I went to the Divan and demanded that he should be flogged. Omer Bey was
then Governor of the Soudan, in the place of Moosa Pasha deceased. He
sat upon the divan, in the large hall of justice by the river. Motioning
me to take a seat by his side, and handing me his pipe, he called the
officer in waiting, and gave the necessary orders. In a few minutes the
prisoner was led into the hall, attended by eight soldiers. One man
carried a strong pole about seven feet long, in the centre of which was
a double chain, riveted through in a loop. The prisoner was immediately
thrown down with his face to the ground, while two men stretched out his
arms and sat upon them; his feet were then placed within the loop of the
chain, and the pole being twisted round until firmly secured, it was
raised from the ground sufficiently to expose the soles of the feet. Two
men with powerful hippopotamus whips stood, one on either side. The
prisoner thus secured, the order was given. The whips were most
scientifically applied, rind after the first five dozen, the
slave-hunting scoundrel howled most lustily for mercy. How often had he
flogged unfortunate slave women to excess, and what murders had that
wretch committed, who now howled for mercy! I begged Omer Bey to stop
the punishment at 150 lashes, and to explain to him publicly in the
divan, that he was thus punished for attempting to thwart the expedition
of an English traveller, by instigating my escort to mutiny.

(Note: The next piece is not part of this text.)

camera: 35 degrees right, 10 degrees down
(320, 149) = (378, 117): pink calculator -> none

This affair over - all my accounts paid - and my men dismissed with their
hands full of money, - I was ready to start for Egypt. The Nile rose
sufficiently to enable the passage of the cataracts, and on the 30th
June we took leave of all friends in Khartoum, and of my very kind
agent, Michael Latfalla, well known as Hallil el Shami, who had most
generously cashed all my bills on Cairo without charging a fraction of
exchange. On the morning of 1st July, we sailed from Khartoum to Berber.

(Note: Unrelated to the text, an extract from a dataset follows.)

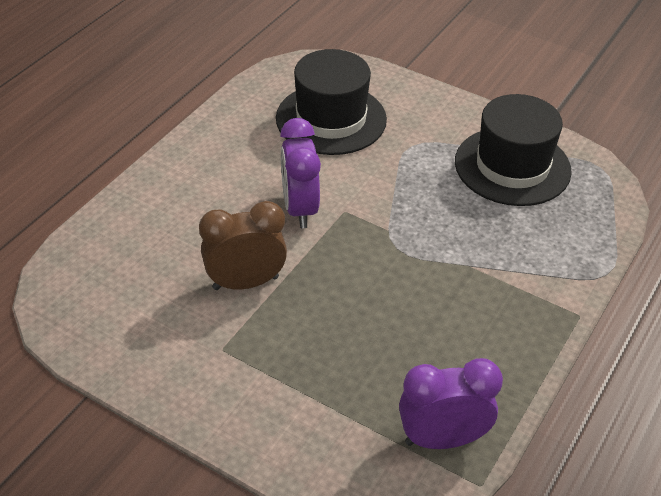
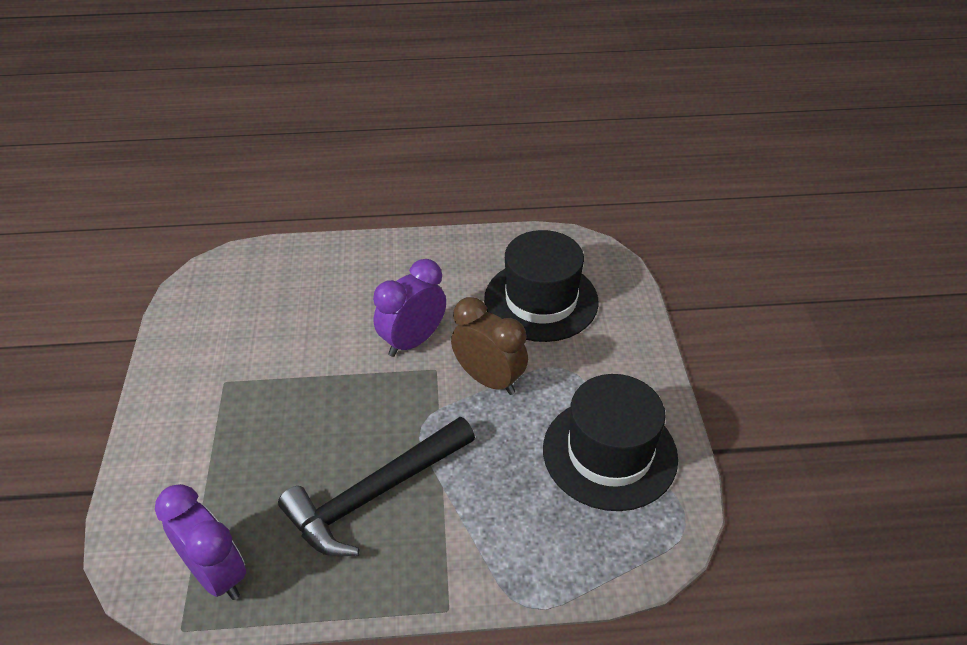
camera: 55 degrees right, 0 degrees up
(245, 283) = (302, 356): brown clock -> brown clock (489, 379)
(442, 306) = (374, 494): none -> black hammer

On approaching the fine basalt hills through which the river passes
during its course from Khartoum, I was surprised to see the great Nile
contracted to a trifling width of from eighty to a hundred and twenty
yards. Walled by high cliffs of basalt upon either side, the vast volume
of the Nile flows grandly through this romantic pass, the water boiling
up in curling eddies, showing that rocky obstructions exist in its
profound depths below.
Our voyage was very nearly terminated at the passage of the cataracts.
Many skeletons of wrecked vessels lay upon the rocks in various places:
as we were flying along in full sail before a heavy gale of wind,
descending a cataract, we struck upon a sandbank - fortunately not upon a
rock, or we should have gone to pieces like a glass bottle.